Haiku zum Thema „Babel“

17 – Silben – Verse von Solveig Opfermann

5-7-5-Verse

Das (oder der) Haiku gilt als die kürzeste Gedichtform der Welt, stammt ursprünglich aus Japan und ist heute weltweit verbreitet.

Im Deutschen werden Haiku meist dreizeilig geschrieben. Bis vor kurzem galt die strenge Vorgabe von 5-7-5 Silben, was heute eher als Maximum pro Zeile verstanden wird. Daran habe ich mich beim Verseschmieden orientiert.

Haiku sind durch Kürze, Konkretheit und Gegenwärtigkeit gekennzeichnet. Als Wesensmerkmal gelten die nicht abgeschlossenen, offenen Texte, die sich erst im Erleben des Lesers vervollständigen.

In Abweichung von den japanischen Vorbildern entspringen meine Gedichte weniger der Naturwahrnehmung.

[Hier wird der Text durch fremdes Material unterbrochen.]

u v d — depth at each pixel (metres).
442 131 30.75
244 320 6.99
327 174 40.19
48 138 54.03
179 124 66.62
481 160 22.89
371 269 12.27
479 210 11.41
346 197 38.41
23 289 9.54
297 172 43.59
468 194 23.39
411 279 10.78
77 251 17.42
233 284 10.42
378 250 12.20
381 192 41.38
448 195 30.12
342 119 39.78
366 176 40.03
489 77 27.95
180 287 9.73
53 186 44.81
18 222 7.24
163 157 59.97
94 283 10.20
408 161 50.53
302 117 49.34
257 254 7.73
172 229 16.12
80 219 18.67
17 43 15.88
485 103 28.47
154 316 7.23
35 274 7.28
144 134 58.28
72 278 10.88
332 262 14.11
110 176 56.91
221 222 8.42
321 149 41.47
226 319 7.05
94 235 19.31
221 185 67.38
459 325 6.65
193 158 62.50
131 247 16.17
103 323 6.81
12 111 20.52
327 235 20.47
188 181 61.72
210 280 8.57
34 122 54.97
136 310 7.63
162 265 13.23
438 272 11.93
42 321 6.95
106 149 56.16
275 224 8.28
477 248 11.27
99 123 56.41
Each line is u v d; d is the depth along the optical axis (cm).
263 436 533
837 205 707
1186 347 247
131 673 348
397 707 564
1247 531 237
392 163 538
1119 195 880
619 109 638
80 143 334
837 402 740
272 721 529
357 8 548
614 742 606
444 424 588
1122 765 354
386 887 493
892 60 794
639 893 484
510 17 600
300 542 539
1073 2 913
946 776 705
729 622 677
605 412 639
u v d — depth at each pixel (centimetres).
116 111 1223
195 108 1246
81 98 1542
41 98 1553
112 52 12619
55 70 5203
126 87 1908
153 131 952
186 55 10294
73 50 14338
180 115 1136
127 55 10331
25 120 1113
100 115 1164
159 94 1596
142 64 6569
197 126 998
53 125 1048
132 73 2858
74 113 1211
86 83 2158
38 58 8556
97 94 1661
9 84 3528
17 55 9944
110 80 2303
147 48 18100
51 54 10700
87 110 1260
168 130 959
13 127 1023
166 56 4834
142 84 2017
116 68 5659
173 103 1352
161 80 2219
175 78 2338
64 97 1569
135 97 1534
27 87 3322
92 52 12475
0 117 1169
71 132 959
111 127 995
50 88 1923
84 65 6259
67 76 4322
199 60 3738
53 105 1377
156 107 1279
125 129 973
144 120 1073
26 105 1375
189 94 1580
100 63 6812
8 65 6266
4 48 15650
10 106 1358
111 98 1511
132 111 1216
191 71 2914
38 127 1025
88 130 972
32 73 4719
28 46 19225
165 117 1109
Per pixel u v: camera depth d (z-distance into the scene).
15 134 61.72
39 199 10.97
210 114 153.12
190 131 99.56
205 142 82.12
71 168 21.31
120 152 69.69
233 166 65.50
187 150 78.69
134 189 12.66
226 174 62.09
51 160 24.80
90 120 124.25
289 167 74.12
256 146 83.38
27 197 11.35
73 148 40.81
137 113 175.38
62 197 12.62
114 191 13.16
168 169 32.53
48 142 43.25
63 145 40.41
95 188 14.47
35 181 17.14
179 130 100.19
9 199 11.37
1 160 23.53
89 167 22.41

Vielleicht sind es eher Senryu, die von der Form her Haiku sind, sich aber mehr dem Persönlichen und Emotionalen zuwenden.

Mir half die Haiku-Inspiration, mit der 5-7-5 Regel die Inhalte – hier zum Thema BABEL – zu verdichten. Man möge mir meinen spielerischen Umgang damit nachsehen.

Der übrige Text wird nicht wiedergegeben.